<<<<
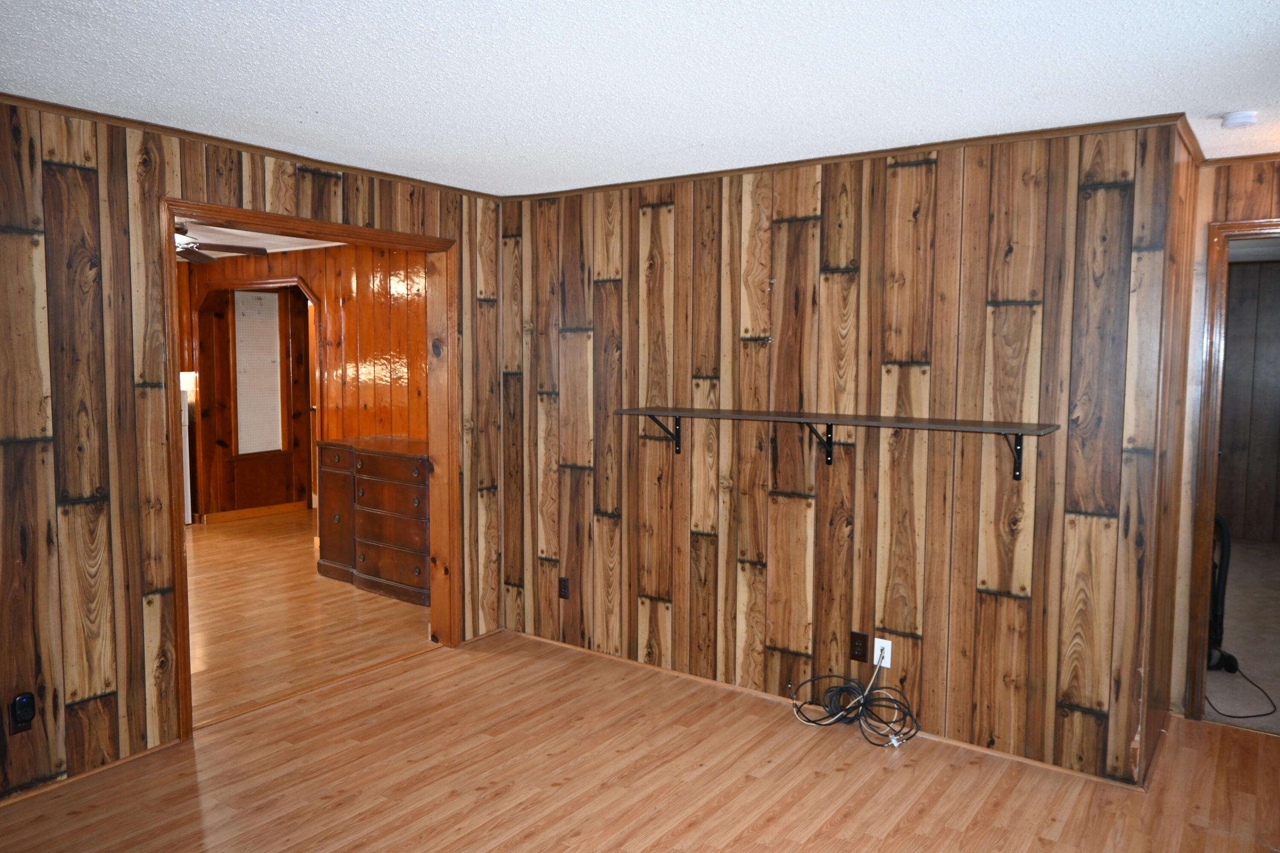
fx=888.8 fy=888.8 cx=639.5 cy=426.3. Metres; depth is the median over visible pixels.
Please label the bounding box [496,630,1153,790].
baseboard
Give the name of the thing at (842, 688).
cable bundle
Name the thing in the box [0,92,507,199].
crown molding
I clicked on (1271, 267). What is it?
far room wall
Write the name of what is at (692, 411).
wall shelf
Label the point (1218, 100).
ceiling
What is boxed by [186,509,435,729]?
adjoining room floor
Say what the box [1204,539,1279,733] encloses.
carpet floor
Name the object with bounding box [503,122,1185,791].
back wall
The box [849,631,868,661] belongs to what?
wall outlet
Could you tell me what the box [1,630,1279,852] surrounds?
floor
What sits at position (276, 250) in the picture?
far room ceiling
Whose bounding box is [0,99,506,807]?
left wall
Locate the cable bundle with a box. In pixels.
[787,657,922,748]
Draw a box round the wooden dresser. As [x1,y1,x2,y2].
[314,436,430,605]
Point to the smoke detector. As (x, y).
(1238, 117)
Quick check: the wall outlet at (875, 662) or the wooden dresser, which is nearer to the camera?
the wall outlet at (875, 662)
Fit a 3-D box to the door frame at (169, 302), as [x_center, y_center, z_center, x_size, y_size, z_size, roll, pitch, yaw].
[-1.441,0.154,4.167,0.191,2.150,1.549,4,6,35]
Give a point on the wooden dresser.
(382, 466)
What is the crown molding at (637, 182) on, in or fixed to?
attached to the back wall at (905, 175)
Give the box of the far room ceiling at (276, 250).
[173,220,341,256]
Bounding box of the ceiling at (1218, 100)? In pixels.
[0,0,1279,195]
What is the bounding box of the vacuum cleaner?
[1206,512,1237,671]
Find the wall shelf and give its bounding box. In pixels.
[615,405,1060,476]
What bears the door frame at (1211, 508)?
in the right wall at (1258, 195)
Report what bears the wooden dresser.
on the adjoining room floor at (241, 543)
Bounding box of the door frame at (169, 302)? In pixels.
[160,199,461,742]
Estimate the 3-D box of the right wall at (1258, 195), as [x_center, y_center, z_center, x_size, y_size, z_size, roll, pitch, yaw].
[2.942,0.097,3.441,1.476,2.418,0.125,4,6,35]
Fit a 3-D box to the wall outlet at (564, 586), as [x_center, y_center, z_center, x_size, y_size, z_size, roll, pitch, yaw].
[-0.405,0.855,4.696,0.072,0.118,0.009,4,6,35]
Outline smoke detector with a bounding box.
[1221,109,1258,129]
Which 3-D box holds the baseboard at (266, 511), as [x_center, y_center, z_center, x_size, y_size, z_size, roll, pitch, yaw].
[-3.588,0.795,8.326,0.019,0.089,1.039,4,6,35]
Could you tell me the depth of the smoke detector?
3.02 m
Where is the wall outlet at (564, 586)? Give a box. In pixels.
[558,576,570,598]
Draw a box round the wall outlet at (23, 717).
[8,691,36,735]
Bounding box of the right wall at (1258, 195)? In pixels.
[1166,158,1279,723]
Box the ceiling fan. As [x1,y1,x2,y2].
[172,223,269,263]
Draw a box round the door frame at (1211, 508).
[1184,214,1279,724]
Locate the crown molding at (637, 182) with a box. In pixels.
[501,113,1192,202]
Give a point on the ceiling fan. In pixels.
(193, 257)
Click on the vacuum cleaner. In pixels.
(1221, 603)
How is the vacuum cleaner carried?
on the carpet floor at (1266, 560)
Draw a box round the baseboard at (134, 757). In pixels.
[0,739,182,806]
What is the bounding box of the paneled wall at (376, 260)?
[175,244,428,524]
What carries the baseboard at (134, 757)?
attached to the left wall at (56, 665)
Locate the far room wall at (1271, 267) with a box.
[1216,261,1279,544]
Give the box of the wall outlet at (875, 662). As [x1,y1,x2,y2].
[872,637,892,668]
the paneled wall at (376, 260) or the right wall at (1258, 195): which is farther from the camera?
the paneled wall at (376, 260)
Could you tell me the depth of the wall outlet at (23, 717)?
3.02 m
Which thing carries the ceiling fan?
hanging from the far room ceiling at (276, 250)
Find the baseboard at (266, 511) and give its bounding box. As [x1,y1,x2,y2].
[198,500,311,523]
>>>>
* TASK BRIEF:
Each line from the one with "Could you tell me the depth of the wall" to the end of the material should be duplicated exactly, and no other line.

* YOUR SOLUTION:
Could you tell me the depth of the wall outlet at (23, 717)?
3.02 m
Which thing carries the ceiling fan?
hanging from the far room ceiling at (276, 250)
Find the baseboard at (266, 511) and give its bounding box. As [x1,y1,x2,y2].
[198,500,311,523]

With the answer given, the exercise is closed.